Along with the loose theme, the album follows another long-running Weeknd formula of working with both longtime collaborators (Max Martin, Oscar Holter, DaHeala) and bringing in new blood, in this case Tyler, the Creator, Swedish House Mafia, Ariana Grande producer Tommy Brown, and most notably veteran electronic musician Oneohtrix Point Never (a.k.a. OPN, a.k.a. Daniel Lopatin), who serves as an executive producer here along with the Weeknd and Martin.
So what does all of that sound like? Surprisingly, it finds the Weeknd doubling down not only on the new-wave synth splashes of “After Hours,” but also on his Michael Jackson moments. Mid-period MJ is deep in the DNA of the Weeknd’s sound, but at a couple of moments here, he turns up the references to almost wink-and-nod levels. The middle section of “Sacrifice” (for which he dropped a video on Friday) has a passage that sounds so much like Jackson it could stop conversations, and an elaborate and beautifully executed mini-tribute takes place smack in the middle of the album: In a way very similar to Daft Punk bringing in one of their biggest heroes, disco pioneer Giorgio Moroder, for a spoken-word segment on “Random Access Memories,” here the Weeknd brings in longtime MJ producer Quincy Jones, not to produce but to talk — in harrowing and deeply personal terms — about growing up without a mother from age 7 and its effect on him. It’s an unusual but inspired way of highlighting an influence without the pressure of a musical collaboration.

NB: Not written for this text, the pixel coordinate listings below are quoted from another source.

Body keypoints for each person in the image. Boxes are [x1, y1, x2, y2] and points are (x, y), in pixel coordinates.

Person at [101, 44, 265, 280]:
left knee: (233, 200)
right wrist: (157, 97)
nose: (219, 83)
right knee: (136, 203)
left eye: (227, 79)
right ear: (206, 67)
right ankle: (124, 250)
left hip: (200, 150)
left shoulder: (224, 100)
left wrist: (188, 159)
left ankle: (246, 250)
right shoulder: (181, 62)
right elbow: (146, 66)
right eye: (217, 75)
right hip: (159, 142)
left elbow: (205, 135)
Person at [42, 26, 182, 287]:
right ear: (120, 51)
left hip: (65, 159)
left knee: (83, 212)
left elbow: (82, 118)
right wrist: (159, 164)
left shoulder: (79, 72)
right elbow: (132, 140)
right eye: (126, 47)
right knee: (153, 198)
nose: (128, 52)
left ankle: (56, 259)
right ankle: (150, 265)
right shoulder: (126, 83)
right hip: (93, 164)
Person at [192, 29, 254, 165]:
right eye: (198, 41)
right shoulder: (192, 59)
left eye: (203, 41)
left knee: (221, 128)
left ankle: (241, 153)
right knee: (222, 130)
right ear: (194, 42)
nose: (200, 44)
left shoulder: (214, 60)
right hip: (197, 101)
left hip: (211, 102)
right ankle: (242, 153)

That segment is immediately followed by one of the most Jackson-evoking songs to date, “Out of Time,” a retro masterpiece, complete with “Off the Wall” scratch-funk guitar and “Human Nature”-esque keyboards that will be the favorite song of 2022 for nearly everyone whose favorite song of 2021 was Silk Sonic’s “Leave the Door Open.”
Yet the two other most likely blockbusters here are both collaborations with Martin and Holter: the banging first single, “Take My Breath,” released last fall, and the closing track, “Less Than Zero,” which reflects a different kind of new wave than he usually does: the kind with a video of a group playing the song on a windblown cliff, like the Cure’s breezy “Just Like Heaven” or even (don’t laugh) A Flock of Seagulls’ “Space Age Love Song,” with a sweet, lilting melody, gently pulsating beat and spine-tingling, vintage Martin arpeggiated synth hooks. It’s one of the most indelible songs he’s ever released.
There are plenty of other sonic plot twists along the way: In three places he sings in an almost comically mannered British accent (possibly the influence of the acting training he’s presumably working for his forthcoming HBO series, “The Idol”); there are two “Purple Rain” references in the lyrics, although one comes from Carrey and the other in Lil Wayne’s guest verse; and in a bizarre combination, longtime Beach Boys member Bruce Johnston sings and Tyler, the Creator raps on “Here We Go… Again.” But those flourishes are never overplayed and make their points without overstating them.
Of course, none of the above explains why the hell the album cover is a photoshopped image of the Weeknd aged approximately 50 years, but his album’s themes usually function as moods that presumably aren’t intended to hold up to heavy, direct analysis. What really matters is in the grooves — although, speaking of which, this album’s abrupt release (it’s been done for months but was just announced Monday) means that vinyl and CDs won’t be available for several weeks.
No matter. “After Hours” has resonated for nearly two years after its release, and in the face of another phase of a daunting pandemic, it seems that “Dawn FM” — possibly the Weeknd’s best and most fully realized album to date — will help carry fans through this one as well.